Thursday, July 25 -- I walked with Jonathan to the site this morning because I was doing dishes and missed the boat. We stayed off the mud as much as we could, but had to cross the flats where we saw tracks of sandhill cranes, caribou, and a bear. Today started out cool and sprinkly but quickly warmed up when the sun came out. It must have been close to 80° this afternoon. I found one complete phalanx 2 from digit II of a juvenile hadrosaur pes. The rest were just rib fragments and more ossified tendons. Jonathan found a second metatarsal, must be from a subadult because it's much bigger. Roland thinks there was a crèche of young which died while crossing a river and then were redeposited in a crevasse splay. The film crew left today. I really wish I got the Learning Channel so that I could see the episode of PaleoWorld for which they were filming; maybe I can find someone back home who gets it and would tape it for me. Back to camp and I took a shower at the sun shower and I feel so much better. After dinner it was so clear that we could see the Brooks Range, 150 miles to the south. As long as the weather holds, I'm having a great time. Apprehensive as I was about this trip, it's turning out that I was very well-prepared, and that makes all the difference in the world. The things that worried me most were insects and getting cold; but my bug suit keeps the mosquitoes off, we haven't encountered any black flies, the weather has been better than I expected, and I have plenty of warm, dry clothes. So none of my worries has come to pass, the people are wonderful, and the bones are plentiful; this has to be one of my best vacations ever.

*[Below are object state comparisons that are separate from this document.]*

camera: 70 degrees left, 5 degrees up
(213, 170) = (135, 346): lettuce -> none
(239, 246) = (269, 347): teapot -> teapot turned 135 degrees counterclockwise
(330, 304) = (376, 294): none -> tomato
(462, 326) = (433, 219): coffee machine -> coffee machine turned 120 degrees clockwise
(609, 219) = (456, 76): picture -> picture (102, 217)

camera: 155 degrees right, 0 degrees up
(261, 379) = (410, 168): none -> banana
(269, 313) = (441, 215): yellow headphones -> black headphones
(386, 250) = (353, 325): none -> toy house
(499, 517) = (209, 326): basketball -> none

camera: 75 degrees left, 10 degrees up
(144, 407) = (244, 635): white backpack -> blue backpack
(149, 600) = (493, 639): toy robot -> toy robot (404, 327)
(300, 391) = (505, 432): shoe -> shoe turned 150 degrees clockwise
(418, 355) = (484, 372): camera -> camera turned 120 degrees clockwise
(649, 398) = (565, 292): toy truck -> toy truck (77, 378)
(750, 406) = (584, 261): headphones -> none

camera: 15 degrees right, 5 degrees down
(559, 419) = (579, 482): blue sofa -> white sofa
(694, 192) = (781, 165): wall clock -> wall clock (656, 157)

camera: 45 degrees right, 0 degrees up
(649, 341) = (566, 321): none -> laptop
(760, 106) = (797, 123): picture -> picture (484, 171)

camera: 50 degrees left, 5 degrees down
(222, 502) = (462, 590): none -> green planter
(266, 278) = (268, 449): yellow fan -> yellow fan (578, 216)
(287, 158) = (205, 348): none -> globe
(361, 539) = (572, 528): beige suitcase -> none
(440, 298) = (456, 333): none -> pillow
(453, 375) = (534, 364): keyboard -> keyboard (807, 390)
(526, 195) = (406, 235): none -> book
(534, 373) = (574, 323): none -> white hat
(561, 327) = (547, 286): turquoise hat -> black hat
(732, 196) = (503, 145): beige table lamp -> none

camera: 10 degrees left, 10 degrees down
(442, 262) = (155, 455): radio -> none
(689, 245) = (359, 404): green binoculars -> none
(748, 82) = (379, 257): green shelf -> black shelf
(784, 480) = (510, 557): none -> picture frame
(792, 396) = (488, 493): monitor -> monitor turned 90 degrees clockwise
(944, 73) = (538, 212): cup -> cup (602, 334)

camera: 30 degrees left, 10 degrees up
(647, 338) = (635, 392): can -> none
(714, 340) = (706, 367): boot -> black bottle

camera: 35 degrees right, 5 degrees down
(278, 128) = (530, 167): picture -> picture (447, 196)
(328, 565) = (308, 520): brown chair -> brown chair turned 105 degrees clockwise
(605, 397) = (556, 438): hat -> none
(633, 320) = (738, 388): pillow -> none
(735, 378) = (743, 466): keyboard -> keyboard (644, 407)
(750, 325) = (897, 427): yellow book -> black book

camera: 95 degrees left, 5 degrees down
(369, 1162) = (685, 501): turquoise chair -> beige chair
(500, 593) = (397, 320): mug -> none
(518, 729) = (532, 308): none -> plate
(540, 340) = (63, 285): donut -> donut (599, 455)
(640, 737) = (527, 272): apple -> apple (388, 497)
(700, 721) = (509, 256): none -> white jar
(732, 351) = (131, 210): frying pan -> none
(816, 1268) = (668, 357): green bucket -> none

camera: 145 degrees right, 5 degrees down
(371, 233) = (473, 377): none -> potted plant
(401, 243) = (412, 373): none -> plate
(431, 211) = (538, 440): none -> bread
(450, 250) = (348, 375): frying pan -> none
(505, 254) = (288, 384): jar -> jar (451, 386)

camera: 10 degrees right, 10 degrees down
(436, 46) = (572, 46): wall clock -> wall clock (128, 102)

Friday, July 26 -- another day that started out cool and sprinkly, then warmed and cleared, but now that it's dinnertime it's raining again and blowing quite a bit. I hope my tent stands up to the wind. We excavated a few more centimeters into the bonebed today and are now coming to the layers with the big bones. It appears that there was some measure of stratification in that the biggest bones are at the bottom of the layer and are overlain by a fining-upward sequence resulting in mostly teeth, bone fragments, and ossified tendons near the top. I found two caudal centra and Ed and Judy each found a humerus, all from Edmontosaurus. Ed has adjusted well and I think he's having a good time now, at least when it cools off and the bugs abate. We may not be able to salvage Ed's humerus, because it's very punky and fractured from being in the active freeze-thaw layer, but the quarry data on location and dip will still be valuable information. Judy's humerus is in better shape, being located further into the hill, closer to the permafrost. We soaked it with vinac and left it to dry till tomorrow, although how much drying it can do under visqueen in the rain is debatable. The rock is wet with percolation as the permafrost thaws when our excavations bring it closer to the surface. At least our quarry pit isn't crosshatched with ice lenses like Gary's is, though we have some big fractures where they used to be. Jonathan recovered a nice astragalus today and Matt found two Albertosaurus teeth, one pristine and with a partial root. All the remains we are finding are from juvenile Edmontosaurus except for the shed carnivore teeth, possibly evidence of scavenging.